Within months, a programme was set up for the new literates, now hungry for knowledge, to continue studying up to sixth grade, the equivalent of a primary education. Teacher-training was reformed and thousands of classrooms built; primary- and pre-school education were almost universally available in Cuba by 1970 (45 years ahead of the UN's 2015 deadline for its Millennium Development Goal).

College and university education expanded, became free, and started focusing on courses that reflected the country's skill shortages, and agricultural sciences, engineering, medicine and teaching degrees, for example, proliferated. Cuba's world-renowned healthcare system developed on the back of its educational reforms; there are now 23 medical schools in Cuba, up from three in 1959.

These changes happened at a furious pace, with the emphasis on quantity rather than quality at first, but today its defenders, such as Diosdada Vidal Valle, executive member of the education, science and sports union, claim that Cuba has a flexible education system which regularly reforms, often because of grass-roots pressure from parents and teachers.

So why did Cuba succeed where so many other literacy campaigns failed? The mass mobilisation of volunteer teachers and a system that used pictures depicting everyday scenes which people could relate to, discuss, and then learn to read and write about, were key factors, according to ' the doctor and educationalist Theodore Macdonald, honorary visiting professor at London Metropolitan University's Human Rights & Social Justice Research Institute, who has worked in, and written about, Cuba's education system. He believes that people were convinced of the need to read and write not just for their own sakes, but for the good of the country, which had lost huge numbers of skilled professionals, who had fled to Miami after the revolution. "The genius of the Cuban campaign was that they made it make a difference," he says. "It wasn't just about peasants becoming literate; it was about learning to read so they could join in politically and socially: there was a point to it. And then they wanted more."

The symbolic thank-you letters to Fidel, used by Unesco to evaluate the success of the campaign in 1964, are kept along with photographs and details of all 100,000 volunteers in a wonderful museum in La Ciudad Libertad, or the City of Liberty, which is situated in the former, vast Batista headquarters in the western suburbs of Havana. The former government offices and officials' homes are now home to bright, airy classrooms for several schools, colleges and universities, including three special schools for children with autism, learning disabilities and visual impairments.
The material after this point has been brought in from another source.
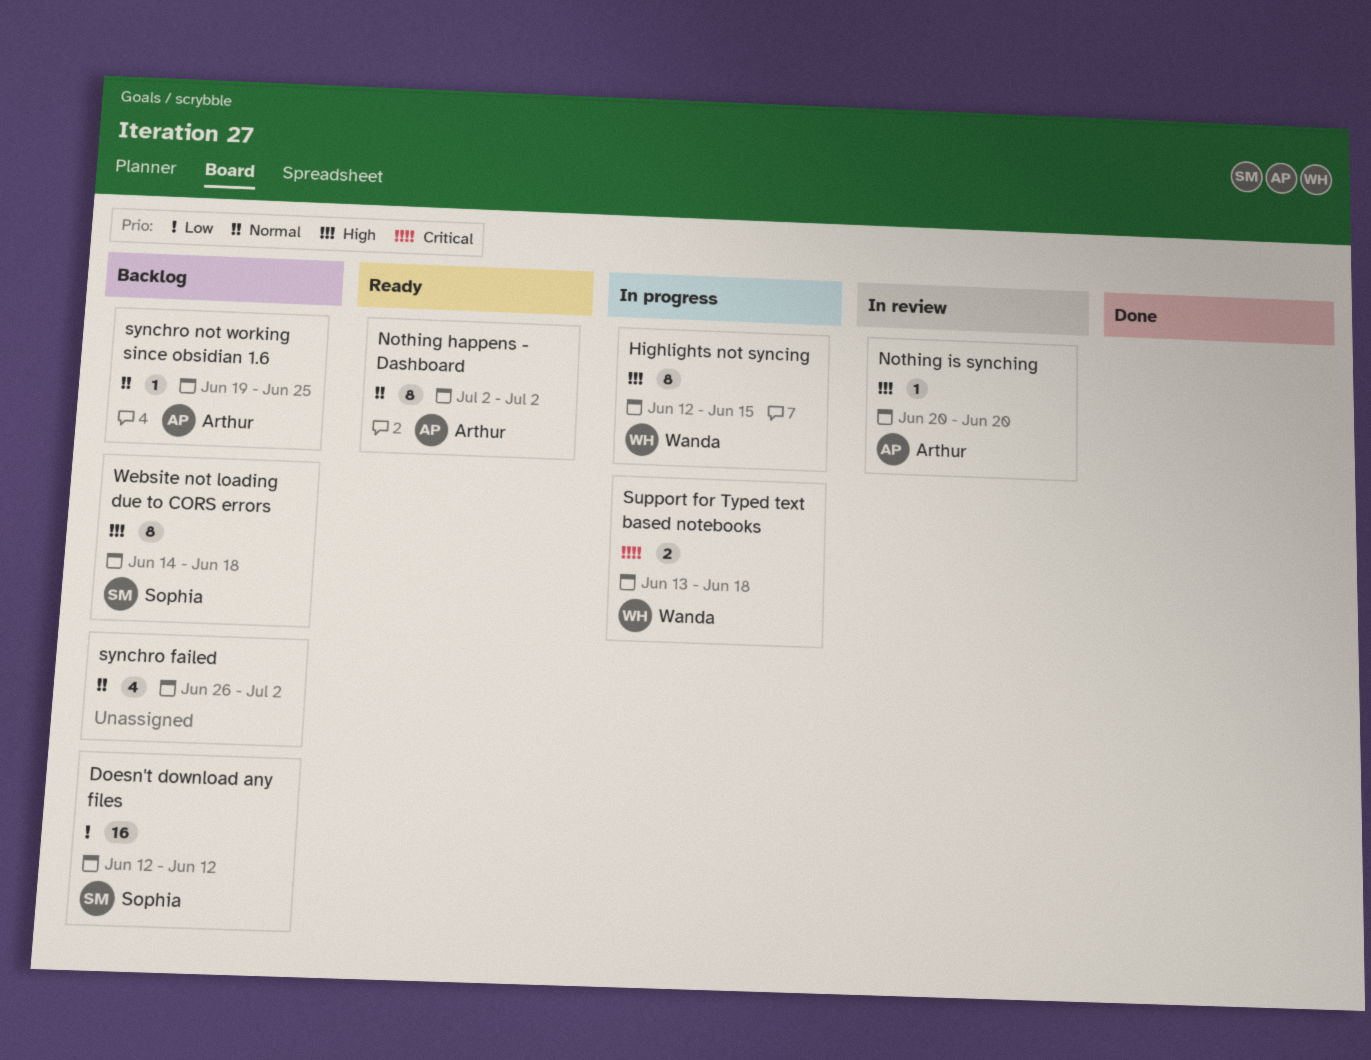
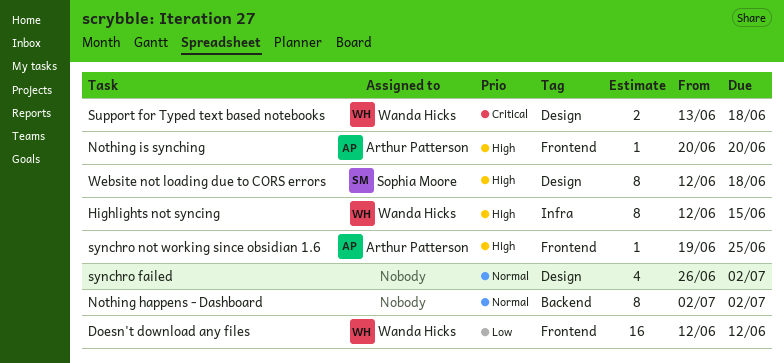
Doesn't download any files, owner: Sophia Moore -> Wanda Hicks
Nothing happens - Dashboard, owner: Arthur Patterson -> none
synchro not working since obsidian 1.6, priority: Normal -> High
Website not loading due to CORS errors, start: Jun 14 -> Jun 12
Luisa Yara Campos, literacy museum director, teacher and committed socialist of some 40 years' standing, says: "Before 1959 it was the countryside versus the city. The literacy campaign united the country because, for the first time, people from the city understood how hard life was for people before the revolution, that they survived on their own, and that as people they had much in common. This was very important for the new government."

Over the past 50 years, thousands of Cuban literacy teachers have volunteered in countries such as Haiti, Nicaragua and Mozambique. Critics claim that this is motivated by the desire to promote socialist propaganda and the government's reputation in these countries. But Dr Jaime Canfux Gutiérrez, director of literacy at the Latin American and Caribbean Pedagogical Institute in La Ciudad Libertad, insists that this initiative is about promotion of Marti's principle of "literacy without borders". "This is about education for everyone as a human right, no matter who you are or where you live."